┌──

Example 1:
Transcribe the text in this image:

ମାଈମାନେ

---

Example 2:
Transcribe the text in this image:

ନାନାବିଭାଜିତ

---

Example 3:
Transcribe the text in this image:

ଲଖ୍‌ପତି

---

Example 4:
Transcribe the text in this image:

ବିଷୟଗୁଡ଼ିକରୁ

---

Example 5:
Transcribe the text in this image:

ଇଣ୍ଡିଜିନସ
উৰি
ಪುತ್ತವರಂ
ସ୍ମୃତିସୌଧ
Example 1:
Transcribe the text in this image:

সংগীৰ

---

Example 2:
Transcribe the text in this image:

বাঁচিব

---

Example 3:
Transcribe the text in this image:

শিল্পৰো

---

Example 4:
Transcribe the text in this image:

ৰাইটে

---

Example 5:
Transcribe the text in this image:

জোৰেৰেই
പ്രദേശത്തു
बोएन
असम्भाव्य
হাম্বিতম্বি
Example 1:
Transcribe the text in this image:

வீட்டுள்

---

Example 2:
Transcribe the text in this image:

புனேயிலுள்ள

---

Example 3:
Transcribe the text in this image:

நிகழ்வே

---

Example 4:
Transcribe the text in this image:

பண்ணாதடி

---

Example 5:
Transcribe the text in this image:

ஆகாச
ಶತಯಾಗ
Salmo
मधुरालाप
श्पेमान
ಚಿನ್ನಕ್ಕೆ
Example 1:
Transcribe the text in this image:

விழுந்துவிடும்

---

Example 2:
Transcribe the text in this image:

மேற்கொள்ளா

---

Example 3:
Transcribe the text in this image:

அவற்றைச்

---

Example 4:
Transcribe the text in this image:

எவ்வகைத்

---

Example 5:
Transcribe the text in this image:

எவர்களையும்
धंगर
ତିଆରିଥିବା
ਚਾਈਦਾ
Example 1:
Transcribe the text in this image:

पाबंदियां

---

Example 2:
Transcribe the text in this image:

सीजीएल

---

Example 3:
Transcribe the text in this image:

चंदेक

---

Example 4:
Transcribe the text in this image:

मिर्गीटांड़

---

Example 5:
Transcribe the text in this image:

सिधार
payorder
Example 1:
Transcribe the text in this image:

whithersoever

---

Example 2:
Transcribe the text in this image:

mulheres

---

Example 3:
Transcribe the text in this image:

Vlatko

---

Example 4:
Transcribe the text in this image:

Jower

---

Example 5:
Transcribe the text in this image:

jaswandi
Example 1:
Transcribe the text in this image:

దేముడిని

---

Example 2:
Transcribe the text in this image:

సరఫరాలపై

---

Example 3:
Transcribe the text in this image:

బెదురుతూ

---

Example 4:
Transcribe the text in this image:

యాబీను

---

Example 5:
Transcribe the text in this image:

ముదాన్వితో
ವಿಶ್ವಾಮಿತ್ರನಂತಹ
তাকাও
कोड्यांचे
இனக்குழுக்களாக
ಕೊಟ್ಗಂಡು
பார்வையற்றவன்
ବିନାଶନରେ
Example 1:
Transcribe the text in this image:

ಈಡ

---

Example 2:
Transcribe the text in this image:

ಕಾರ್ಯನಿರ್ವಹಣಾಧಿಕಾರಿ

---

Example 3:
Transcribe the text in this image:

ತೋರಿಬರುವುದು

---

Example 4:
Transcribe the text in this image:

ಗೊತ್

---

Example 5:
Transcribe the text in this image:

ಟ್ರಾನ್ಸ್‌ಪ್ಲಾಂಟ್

└──

**WHAT YOU NEED TO DO**
Line by line, transcribe the material above without leaving anything out.

**ANSWER TO THIS EXERCISE**
Example 1:
Transcribe the text in this image:

ମାଈମାନେ

---

Example 2:
Transcribe the text in this image:

ନାନାବିଭାଜିତ

---

Example 3:
Transcribe the text in this image:

ଲଖ୍‌ପତି

---

Example 4:
Transcribe the text in this image:

ବିଷୟଗୁଡ଼ିକରୁ

---

Example 5:
Transcribe the text in this image:

ଇଣ୍ଡିଜିନସ
উৰি
ಪುತ್ತವರಂ
ସ୍ମୃତିସୌଧ
Example 1:
Transcribe the text in this image:

সংগীৰ

---

Example 2:
Transcribe the text in this image:

বাঁচিব

---

Example 3:
Transcribe the text in this image:

শিল্পৰো

---

Example 4:
Transcribe the text in this image:

ৰাইটে

---

Example 5:
Transcribe the text in this image:

জোৰেৰেই
പ്രദേശത്തു
बोएन
असम्भाव्य
হাম্বিতম্বি
Example 1:
Transcribe the text in this image:

வீட்டுள்

---

Example 2:
Transcribe the text in this image:

புனேயிலுள்ள

---

Example 3:
Transcribe the text in this image:

நிகழ்வே

---

Example 4:
Transcribe the text in this image:

பண்ணாதடி

---

Example 5:
Transcribe the text in this image:

ஆகாச
ಶತಯಾಗ
Salmo
मधुरालाप
श्पेमान
ಚಿನ್ನಕ್ಕೆ
Example 1:
Transcribe the text in this image:

விழுந்துவிடும்

---

Example 2:
Transcribe the text in this image:

மேற்கொள்ளா

---

Example 3:
Transcribe the text in this image:

அவற்றைச்

---

Example 4:
Transcribe the text in this image:

எவ்வகைத்

---

Example 5:
Transcribe the text in this image:

எவர்களையும்
धंगर
ତିଆରିଥିବା
ਚਾਈਦਾ
Example 1:
Transcribe the text in this image:

पाबंदियां

---

Example 2:
Transcribe the text in this image:

सीजीएल

---

Example 3:
Transcribe the text in this image:

चंदेक

---

Example 4:
Transcribe the text in this image:

मिर्गीटांड़

---

Example 5:
Transcribe the text in this image:

सिधार
payorder
Example 1:
Transcribe the text in this image:

whithersoever

---

Example 2:
Transcribe the text in this image:

mulheres

---

Example 3:
Transcribe the text in this image:

Vlatko

---

Example 4:
Transcribe the text in this image:

Jower

---

Example 5:
Transcribe the text in this image:

jaswandi
Example 1:
Transcribe the text in this image:

దేముడిని

---

Example 2:
Transcribe the text in this image:

సరఫరాలపై

---

Example 3:
Transcribe the text in this image:

బెదురుతూ

---

Example 4:
Transcribe the text in this image:

యాబీను

---

Example 5:
Transcribe the text in this image:

ముదాన్వితో
ವಿಶ್ವಾಮಿತ್ರನಂತಹ
তাকাও
कोड्यांचे
இனக்குழுக்களாக
ಕೊಟ್ಗಂಡು
பார்வையற்றவன்
ବିନାଶନରେ
Example 1:
Transcribe the text in this image:

ಈಡ

---

Example 2:
Transcribe the text in this image:

ಕಾರ್ಯನಿರ್ವಹಣಾಧಿಕಾರಿ

---

Example 3:
Transcribe the text in this image:

ತೋರಿಬರುವುದು

---

Example 4:
Transcribe the text in this image:

ಗೊತ್

---

Example 5:
Transcribe the text in this image:

ಟ್ರಾನ್ಸ್‌ಪ್ಲಾಂಟ್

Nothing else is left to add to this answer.